At first, Heston justifies the spread of guns with racial conflicts; then, after some reflection, he argues that the United States has a history of violence, that violence is part of the country's cultural foundations. Moore is not satisfied; he replies that the UK, Germany, and other countries also have a violent history, but what happens in the US is not even remotely comparable. The question, therefore, remains open.
There is, however, one thing that does not add up. Killing, even in war, is very difficult (in spite of what you see in the movies) and few succeed. It is so difficult that armies have always used drugs in industrial quantities. The ancient Greeks and Romans used them (wine), the Vikings (hallucinogenic mushrooms), the Amazon warriors (coca), the Nazis (methamphetamine), the jihadists (phenitylin), the Americans... (Łukasz Kamienśki, Shooting up. History of the military use of drugs, UTET 2017). Drugs counteract fatigue and lack of sleep, raise the threshold of pain and, above all, break down the moral barriers to killing a human being. But if it is so difficult in war, how much more so must it be with defenceless people, with children?
What if it became possible using the same method used by armies in war? This is the controversial thesis of Ann Blake-Tracy, according to whom school shootings are due to the side effects of SSRI antidepressants (Prozac, Zoloft, and others); even Michael Moore, who does not mention this sensitive subject in his documentary, supports it in a later video.
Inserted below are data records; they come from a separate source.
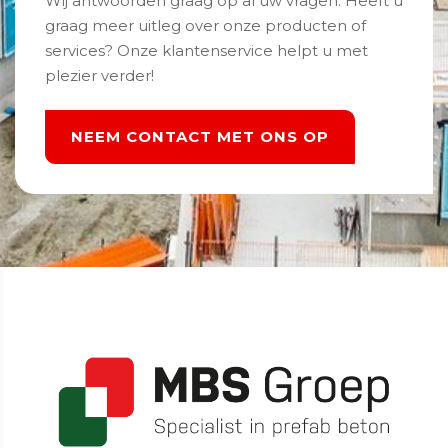
Wij antwoorden graag op al uw vragen. Heeft u
graag meer uitleg over onze producten of
services? Onze klantenservice helpt u met
plezier verder!
NEEM CONTACT MET ONS OP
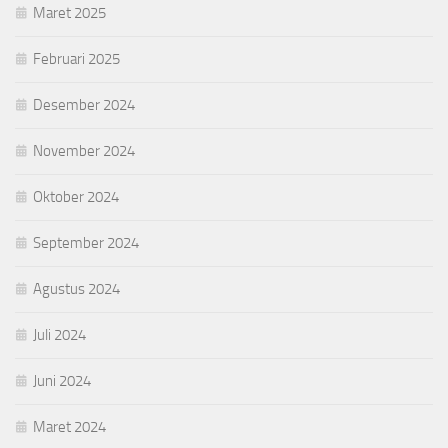
Maret 2025
Februari 2025
Desember 2024
November 2024
Oktober 2024
September 2024
Agustus 2024
Juli 2024
Juni 2024
Maret 2024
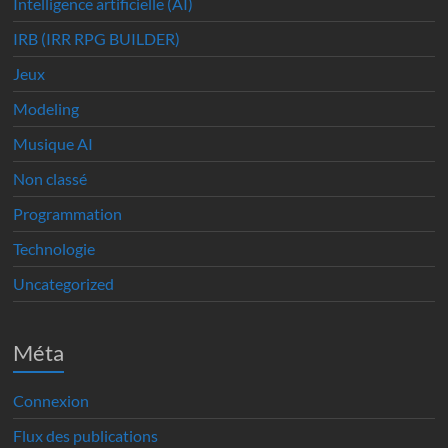
Intelligence artificielle (AI)
IRB (IRR RPG BUILDER)
Jeux
Modeling
Musique AI
Non classé
Programmation
Technologie
Uncategorized
Méta
Connexion
Flux des publications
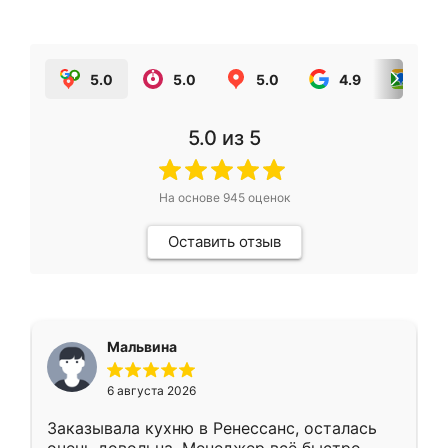
5.0
5.0
5.0
4.9
5.0
5.0
из 5
На основе
945
оценок
Оставить отзыв
Мальвина
6 августа 2026
Заказывала кухню в Ренессанс, осталась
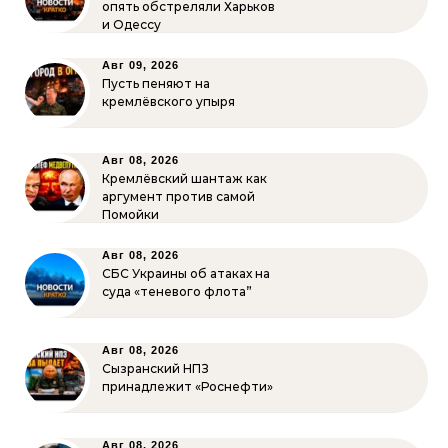
опять обстреляли Харьков
и Одессу
Авг 09, 2026
Пусть пеняют на
кремлёвского упыря
Авг 08, 2026
Кремлёвский шантаж как
аргумент против самой
Помойки
Авг 08, 2026
СБС Украины об атаках на
суда «теневого флота”
Авг 08, 2026
Сызранский НПЗ
принадлежит «Роснефти»
Авг 08, 2026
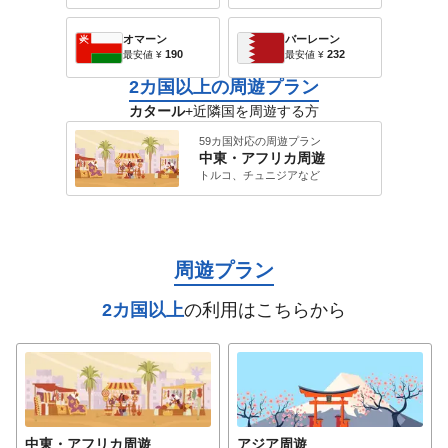
オマーン
バーレーン
190
232
最安値
¥
最安値
¥
2カ国以上の周遊プラン
カタール
+近隣国を周遊する方
59カ国対応の周遊プラン
中東・アフリカ
周遊
トルコ、チュニジア
など
周遊プラン
2カ国以上
の利用はこちらから
中東・アフリカ
周遊
アジア
周遊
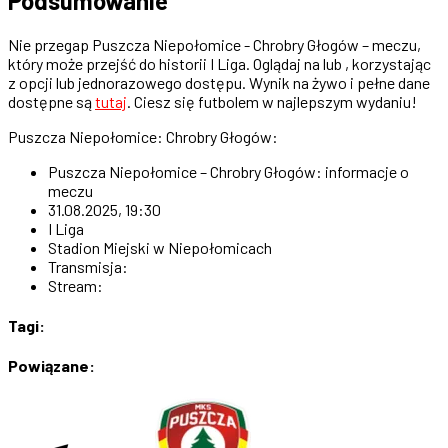
Podsumowanie
Nie przegap Puszcza Niepołomice - Chrobry Głogów – meczu,
który może przejść do historii I Liga. Oglądaj na lub , korzystając
z opcji lub jednorazowego dostępu. Wynik na żywo i pełne dane
dostępne są
tutaj
. Ciesz się futbolem w najlepszym wydaniu!
Puszcza Niepołomice: Chrobry Głogów:
Puszcza Niepołomice – Chrobry Głogów: informacje o
meczu
31.08.2025, 19:30
I Liga
Stadion Miejski w Niepołomicach
Transmisja:
Stream:
Tagi:
Powiązane:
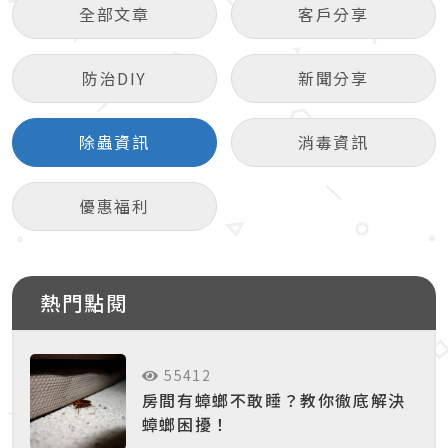
全部文章
客戶分享
防治DIY
新聞分享
除蟲資訊
消毒資訊
優惠福利
熱門點閱
55412
房間有蟑螂不敢睡？教你徹底解決
蟑螂困擾！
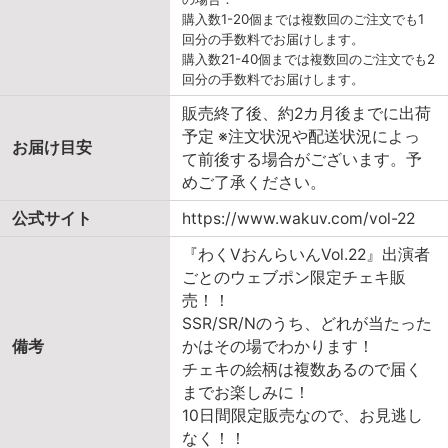
購入数1-20個までは複数回のご注文でも1
回分の手数料でお届けします。
購入数21-40個までは複数回のご注文でも2
回分の手数料でお届けします。
販売終了後、約2カ月後までに出荷
予定 ※注文状況や配送状況によっ
お届け目安
て前後する場合がございます。予
めご了承ください。
公式サイト
https://www.wakuv.com/vol-22
『わくVおんらいんVol.22』出演者
ごとのウェブポン限定チェキ販
売！！
SSR/SR/Nのうち、どれが当たった
備考
かはその場でわかります！
チェキの絵柄は複数あるので届く
までお楽しみに！
10日間限定販売なので、お見逃し
なく！！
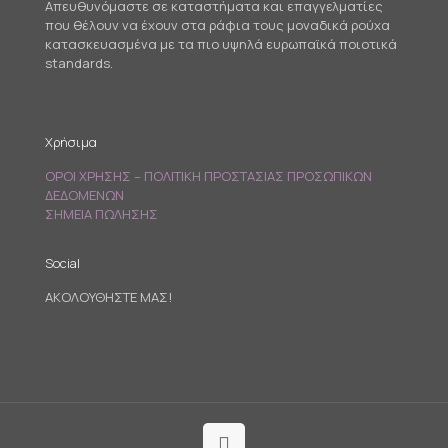
Απευθυνόμαστε σε καταστήματα και επαγγελματίες
που θέλουν να έχουν στα ράφια τους μοναδικά ρούχα
κατασκευασμένα με τα πιο υψηλά ευρωπαϊκά ποιοτικά
standards.
Χρήσιμα
ΟΡΟΙ ΧΡΗΣΗΣ – ΠΟΛΙΤΙΚΗ ΠΡΟΣΤΑΣΙΑΣ ΠΡΟΣΩΠΙΚΩΝ
ΔΕΔΟΜΕΝΩΝ
ΣΗΜΕΙΑ ΠΩΛΗΣΗΣ
Social
ΑΚΟΛΟΥΘΗΣΤΕ ΜΑΣ!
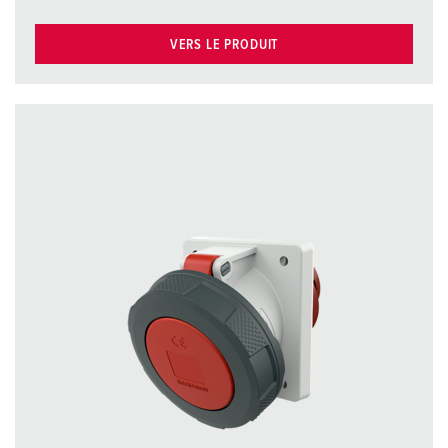
VERS LE PRODUIT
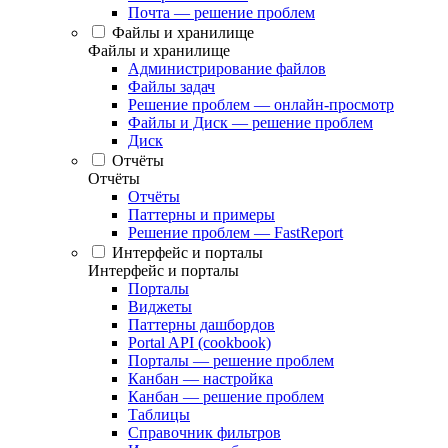
Почта — решение проблем
Файлы и хранилище
Файлы и хранилище
Администрирование файлов
Файлы задач
Решение проблем — онлайн-просмотр
Файлы и Диск — решение проблем
Диск
Отчёты
Отчёты
Отчёты
Паттерны и примеры
Решение проблем — FastReport
Интерфейс и порталы
Интерфейс и порталы
Порталы
Виджеты
Паттерны дашбордов
Portal API (cookbook)
Порталы — решение проблем
Канбан — настройка
Канбан — решение проблем
Таблицы
Справочник фильтров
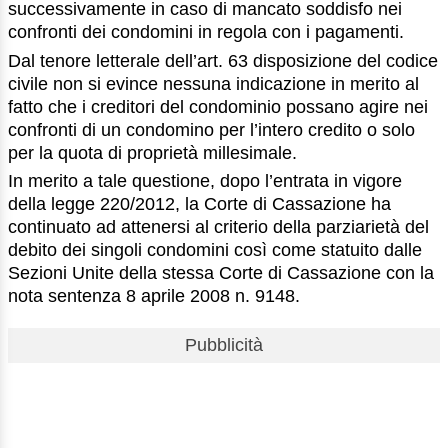
successivamente in caso di mancato soddisfo nei
confronti dei condomini in regola con i pagamenti.
Dal tenore letterale dell’art. 63 disposizione del codice
civile non si evince nessuna indicazione in merito al
fatto che i creditori del condominio possano agire nei
confronti di un condomino per l’intero credito o solo
per la quota di proprietà millesimale.
In merito a tale questione, dopo l’entrata in vigore
della legge 220/2012, la Corte di Cassazione ha
continuato ad attenersi al criterio della parziarietà del
debito dei singoli condomini così come statuito dalle
Sezioni Unite della stessa Corte di Cassazione con la
nota sentenza 8 aprile 2008 n. 9148.
Pubblicità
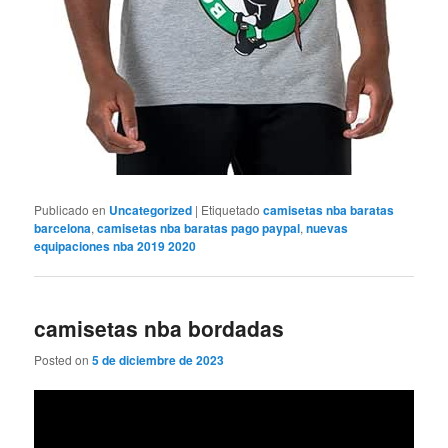
Publicado en
Uncategorized
|
Etiquetado
camisetas nba baratas
barcelona
,
camisetas nba baratas pago paypal
,
nuevas
equipaciones nba 2019 2020
camisetas nba bordadas
Posted on
5 de diciembre de 2023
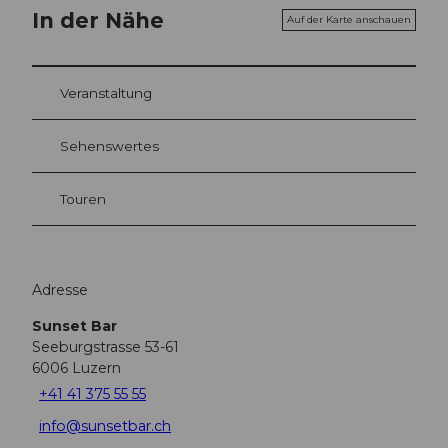
In der Nähe
Auf der Karte anschauen
Veranstaltung
Sehenswertes
Touren
Adresse
Sunset Bar
Seeburgstrasse 53-61
6006
Luzern
+41 41 375 55 55
info@sunsetbar.ch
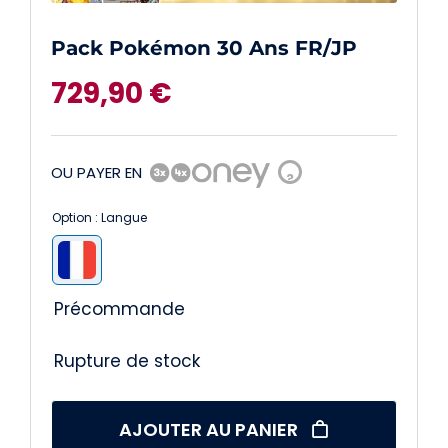
Pack Pokémon 30 Ans FR/JP
729,90
€
OU PAYER EN
?
Option : Langue

Précommande
Rupture de stock
AJOUTER AU PANIER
Is it possible? Indeed, many of the school murders have a history of social or mental distress. Furthermore, here is what the Prozac leaflet states: “When taking this type of medication, patients under the age of 18 have an increased risk of undesirable side effects such as suicide attempt, suicidal thoughts, and hostility (predominantly aggression, oppositional behaviour and anger)”.
Whatever the cause of these terrible episodes, there is much to ponder about the dark side of a nation with the ambition to lead the world.